Consider a firm in a perfectly competitive market that produces a quantity y of a single good
at known cost c(y). Profit when the price is p is py − c(y). We compare two cases: (i) when
the price is uncertain, equal to the random variable p˜ (the “uncertainty case”), and (ii) when
the price is certain, equal to p = E[˜p] for sure (the “certainty case”).
(a) [15 marks] The firm chooses the level of output before observing the price of output. The
owner of the firm is risk neutral with respect to profits. State the maximization problems for
the two cases (i) and (ii), and determine whether or not the two problems are equivalent. How
do the solutions and values of the two maximization problems compare?
(b) [20 marks] The firm chooses the level of output before observing the price of output. The
owner of the firm is a risk-averse expected utility maximizer with respect to profits, for a
strictly increasing and strictly concave utility function u. That is, utility when output is y and
the price is p is u(py −c(y)). State the utility maximization problem for case (i) and case (ii).

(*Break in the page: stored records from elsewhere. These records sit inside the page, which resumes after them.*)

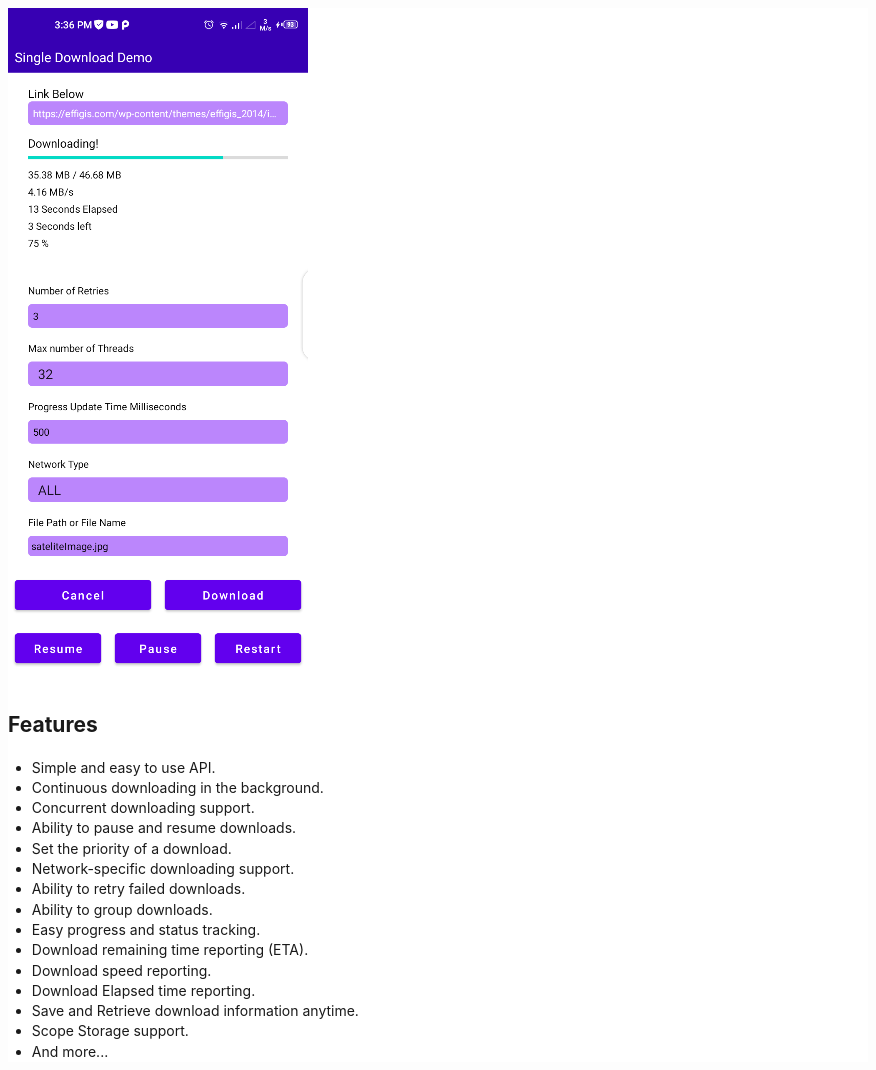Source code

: ![ScreenShot](https://github.com/tanoDxyz/GDownload/blob/main/screenshot_single.png)

Features
--------

* Simple and easy to use API.
* Continuous downloading in the background.
* Concurrent downloading support.
* Ability to pause and resume downloads.
* Set the priority of a download.
* Network-specific downloading support.
* Ability to retry failed downloads.
* Ability to group downloads.
* Easy progress and status tracking.
* Download remaining time reporting (ETA).
* Download speed reporting.
* Download Elapsed time reporting.
* Save and Retrieve download information anytime.
* Scope Storage support.
* And more...
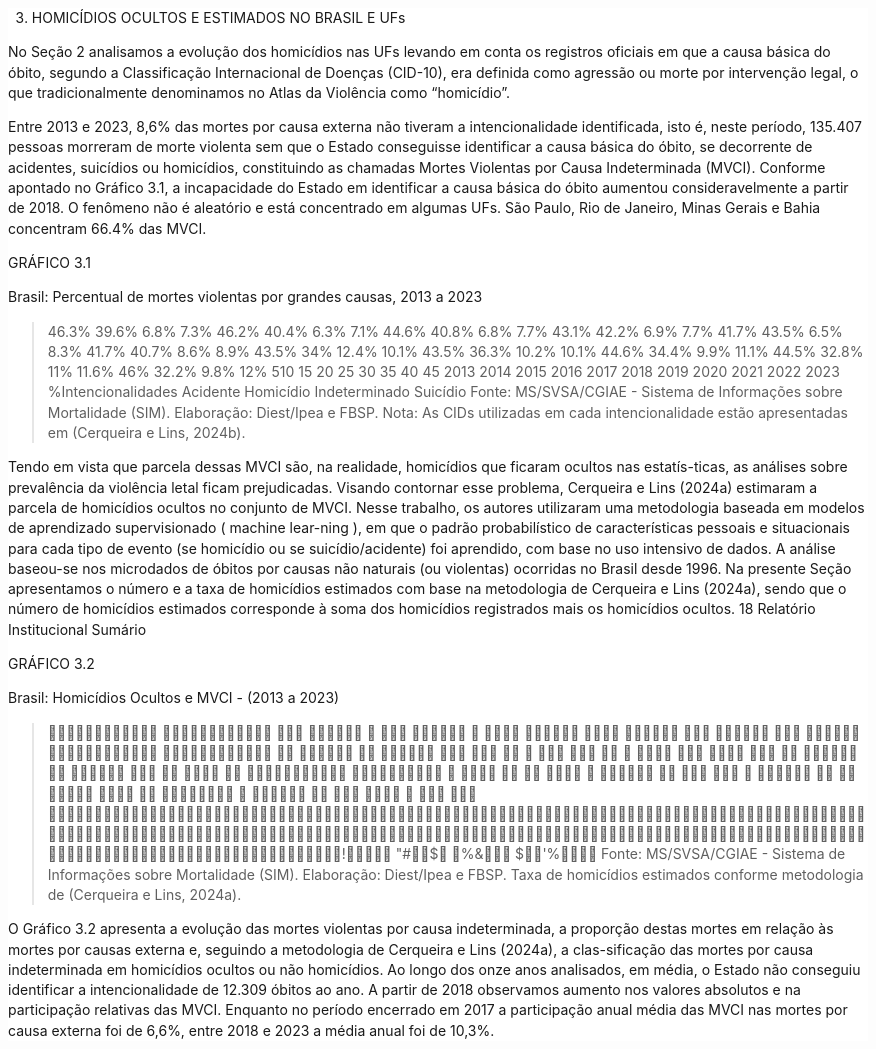 3. HOMICÍDIOS OCULTOS E ESTIMADOS NO BRASIL E UFs

No Seção 2 analisamos a evolução dos homicídios nas UFs levando em conta os registros oficiais em que a causa básica do óbito, segundo a Classificação Internacional de Doenças (CID-10), era definida como agressão ou morte por intervenção legal, o que tradicionalmente denominamos no Atlas da Violência como “homicídio”.

Entre 2013 e 2023, 8,6% das mortes por causa externa não tiveram a intencionalidade identificada, isto é, neste período, 135.407 pessoas morreram de morte violenta sem que o Estado conseguisse identificar a causa básica do óbito, se decorrente de acidentes, suicídios ou homicídios, constituindo as chamadas Mortes Violentas por Causa Indeterminada (MVCI). Conforme apontado no Gráfico 3.1, a incapacidade do Estado em identificar a causa básica do óbito aumentou consideravelmente a partir de 2018. O fenômeno não é aleatório e está concentrado em algumas UFs. São Paulo, Rio de Janeiro, Minas Gerais e Bahia concentram 66.4% das MVCI.

GRÁFICO 3.1

Brasil: Percentual de mortes violentas por grandes causas, 2013 a 2023

> 46.3% 39.6% 6.8% 7.3% 46.2% 40.4% 6.3% 7.1% 44.6% 40.8% 6.8% 7.7% 43.1% 42.2% 6.9% 7.7% 41.7% 43.5% 6.5% 8.3% 41.7% 40.7% 8.6% 8.9% 43.5% 34% 12.4% 10.1% 43.5% 36.3% 10.2% 10.1% 44.6% 34.4% 9.9% 11.1% 44.5% 32.8% 11% 11.6% 46% 32.2% 9.8% 12% 510 15 20 25 30 35 40 45 2013 2014 2015 2016 2017 2018 2019 2020 2021 2022 2023 %Intencionalidades Acidente Homicídio Indeterminado Suicídio
> Fonte: MS/SVSA/CGIAE - Sistema de Informações sobre Mortalidade (SIM). Elaboração: Diest/Ipea e FBSP. Nota: As CIDs utilizadas em cada intencionalidade estão apresentadas em (Cerqueira e Lins, 2024b).

Tendo em vista que parcela dessas MVCI são, na realidade, homicídios que ficaram ocultos nas estatís-ticas, as análises sobre prevalência da violência letal ficam prejudicadas. Visando contornar esse problema, Cerqueira e Lins (2024a) estimaram a parcela de homicídios ocultos no conjunto de MVCI. Nesse trabalho, os autores utilizaram uma metodologia baseada em modelos de aprendizado supervisionado ( machine lear-ning ), em que o padrão probabilístico de características pessoais e situacionais para cada tipo de evento (se homicídio ou se suicídio/acidente) foi aprendido, com base no uso intensivo de dados. A análise baseou-se nos microdados de óbitos por causas não naturais (ou violentas) ocorridas no Brasil desde 1996. Na presente Seção apresentamos o número e a taxa de homicídios estimados com base na metodologia de Cerqueira e Lins (2024a), sendo que o número de homicídios estimados corresponde à soma dos homicídios registrados mais os homicídios ocultos. 18 Relatório Institucional Sumário

GRÁFICO 3.2

Brasil: Homicídios Ocultos e MVCI - (2013 a 2023)

>                                                                                               
>                  
>   ! "#$ %& $'%
> Fonte: MS/SVSA/CGIAE - Sistema de Informações sobre Mortalidade (SIM). Elaboração: Diest/Ipea e FBSP. Taxa de homicídios estimados conforme metodologia de (Cerqueira e Lins, 2024a).

O Gráfico 3.2 apresenta a evolução das mortes violentas por causa indeterminada, a proporção destas mortes em relação às mortes por causas externa e, seguindo a metodologia de Cerqueira e Lins (2024a), a clas-sificação das mortes por causa indeterminada em homicídios ocultos ou não homicídios. Ao longo dos onze anos analisados, em média, o Estado não conseguiu identificar a intencionalidade de 12.309 óbitos ao ano. A partir de 2018 observamos aumento nos valores absolutos e na participação relativas das MVCI. Enquanto no período encerrado em 2017 a participação anual média das MVCI nas mortes por causa externa foi de 6,6%, entre 2018 e 2023 a média anual foi de 10,3%.
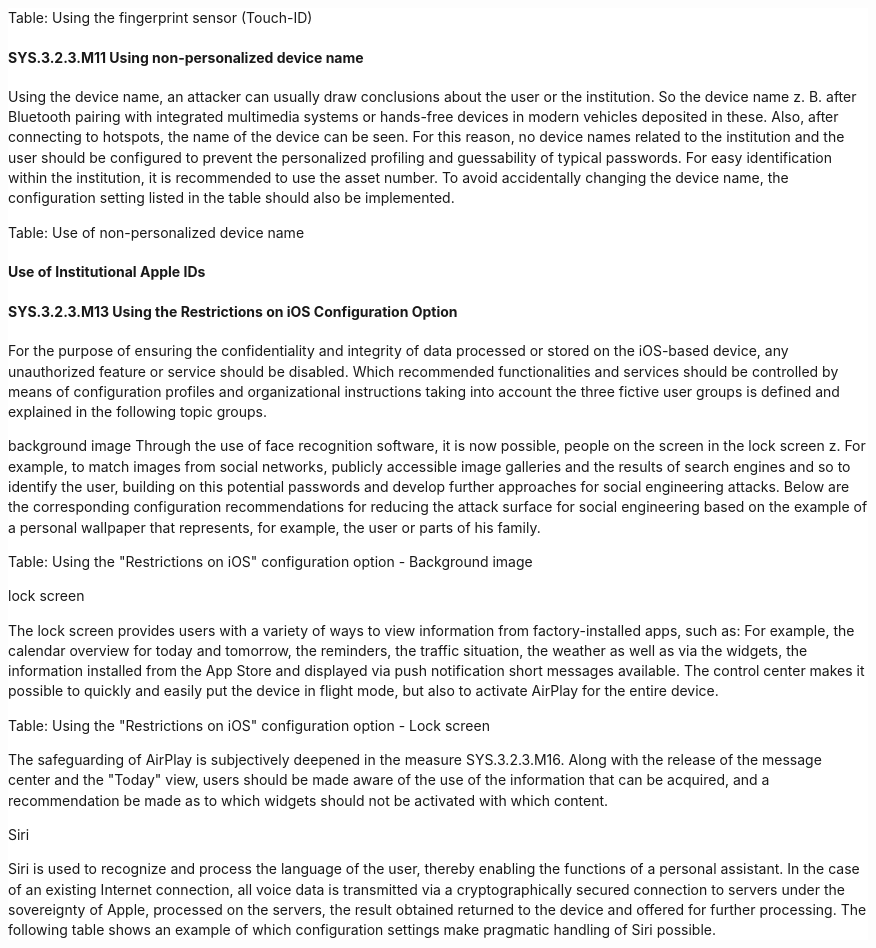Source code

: Table: Using the fingerprint sensor (Touch-ID)

#### SYS.3.2.3.M11 Using non-personalized device name

Using the device name, an attacker can usually draw conclusions about the user or the institution. So the device name z. B. after Bluetooth pairing with integrated multimedia systems or hands-free devices in modern vehicles deposited in these. Also, after connecting to hotspots, the name of the device can be seen. For this reason, no device names related to the institution and the user should be configured to prevent the personalized profiling and guessability of typical passwords. For easy identification within the institution, it is recommended to use the asset number. To avoid accidentally changing the device name, the configuration setting listed in the table should also be implemented.

Table: Use of non-personalized device name

#### Use of Institutional Apple IDs

#### SYS.3.2.3.M13 Using the Restrictions on iOS Configuration Option

For the purpose of ensuring the confidentiality and integrity of data processed or stored on the iOS-based device, any unauthorized feature or service should be disabled. Which recommended functionalities and services should be controlled by means of configuration profiles and organizational instructions taking into account the three fictive user groups is defined and explained in the following topic groups.

background image
Through the use of face recognition software, it is now possible, people on the screen in the lock screen z. For example, to match images from social networks, publicly accessible image galleries and the results of search engines and so to identify the user, building on this potential passwords and develop further approaches for social engineering attacks. Below are the corresponding configuration recommendations for reducing the attack surface for social engineering based on the example of a personal wallpaper that represents, for example, the user or parts of his family.

Table: Using the "Restrictions on iOS" configuration option - Background image

lock screen

The lock screen provides users with a variety of ways to view information from factory-installed apps, such as: For example, the calendar overview for today and tomorrow, the reminders, the traffic situation, the weather as well as via the widgets, the information installed from the App Store and displayed via push notification short messages available. The control center makes it possible to quickly and easily put the device in flight mode, but also to activate AirPlay for the entire device.

Table: Using the "Restrictions on iOS" configuration option - Lock screen

The safeguarding of AirPlay is subjectively deepened in the measure SYS.3.2.3.M16. Along with the release of the message center and the "Today" view, users should be made aware of the use of the information that can be acquired, and a recommendation be made as to which widgets should not be activated with which content.

Siri

Siri is used to recognize and process the language of the user, thereby enabling the functions of a personal assistant. In the case of an existing Internet connection, all voice data is transmitted via a cryptographically secured connection to servers under the sovereignty of Apple, processed on the servers, the result obtained returned to the device and offered for further processing. The following table shows an example of which configuration settings make pragmatic handling of Siri possible.
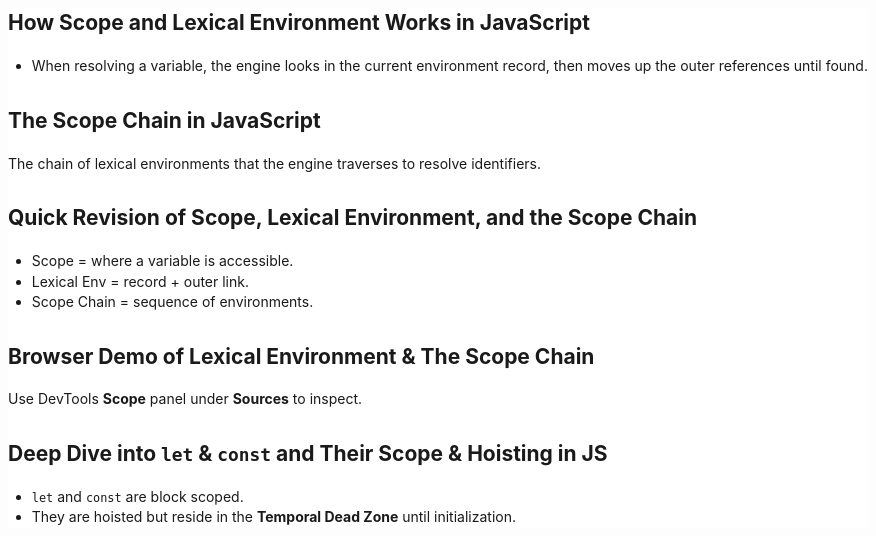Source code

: ## How Scope and Lexical Environment Works in JavaScript
- When resolving a variable, the engine looks in the current environment record, then moves up the outer references until found.

## The Scope Chain in JavaScript
The chain of lexical environments that the engine traverses to resolve identifiers.

## Quick Revision of Scope, Lexical Environment, and the Scope Chain
- Scope = where a variable is accessible.
- Lexical Env = record + outer link.
- Scope Chain = sequence of environments.

## Browser Demo of Lexical Environment & The Scope Chain
Use DevTools **Scope** panel under **Sources** to inspect.

## Deep Dive into `let` & `const` and Their Scope & Hoisting in JS
- `let` and `const` are block scoped.
- They are hoisted but reside in the **Temporal Dead Zone** until initialization.

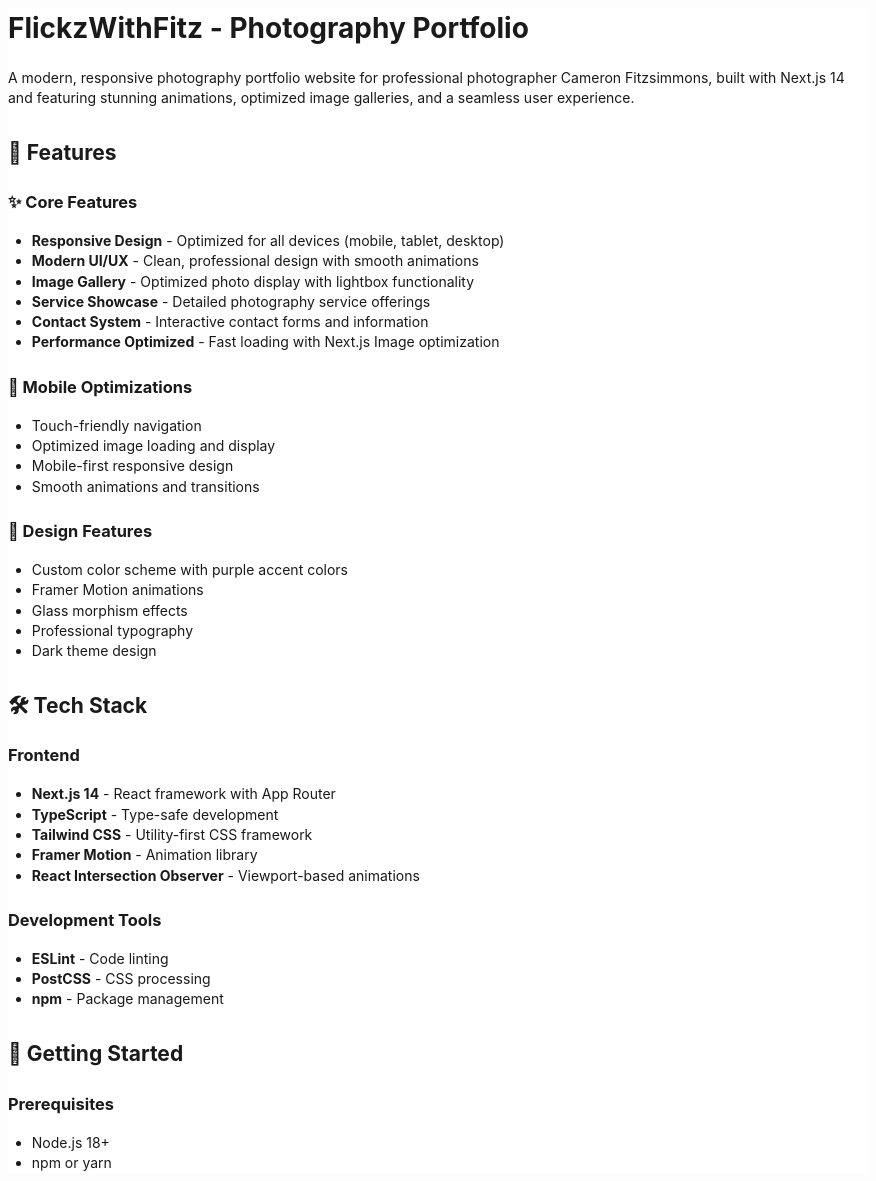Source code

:# FlickzWithFitz - Photography Portfolio

A modern, responsive photography portfolio website for professional photographer Cameron Fitzsimmons, built with Next.js 14 and featuring stunning animations, optimized image galleries, and a seamless user experience.

## 🌟 Features

### ✨ Core Features
- **Responsive Design** - Optimized for all devices (mobile, tablet, desktop)
- **Modern UI/UX** - Clean, professional design with smooth animations
- **Image Gallery** - Optimized photo display with lightbox functionality
- **Service Showcase** - Detailed photography service offerings
- **Contact System** - Interactive contact forms and information
- **Performance Optimized** - Fast loading with Next.js Image optimization

### 📱 Mobile Optimizations
- Touch-friendly navigation
- Optimized image loading and display
- Mobile-first responsive design
- Smooth animations and transitions

### 🎨 Design Features
- Custom color scheme with purple accent colors
- Framer Motion animations
- Glass morphism effects
- Professional typography
- Dark theme design

## 🛠️ Tech Stack

### Frontend
- **Next.js 14** - React framework with App Router
- **TypeScript** - Type-safe development
- **Tailwind CSS** - Utility-first CSS framework
- **Framer Motion** - Animation library
- **React Intersection Observer** - Viewport-based animations

### Development Tools
- **ESLint** - Code linting
- **PostCSS** - CSS processing
- **npm** - Package management

## 🚀 Getting Started

### Prerequisites
- Node.js 18+ 
- npm or yarn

For which case is the maximization problem equivalent to when the owner is risk neutral?
(c) [15 marks] The firm chooses output after observing the price. The firm is risk neutral with
respect to profit. Viewed from before observing the price, the decision problem of the firm
is to choose a plan y : R+ → R+ which states the level of output y(p) as a function of the
observed price p. Assuming only that each problem has a solution, show that the (ex-ante)
value of the problem in the uncertainty case is higher than that of the problem in the certainty
case. Show that the values are the same only if, in the uncertainty case, there is a solution in
which the output level does not depend on the price.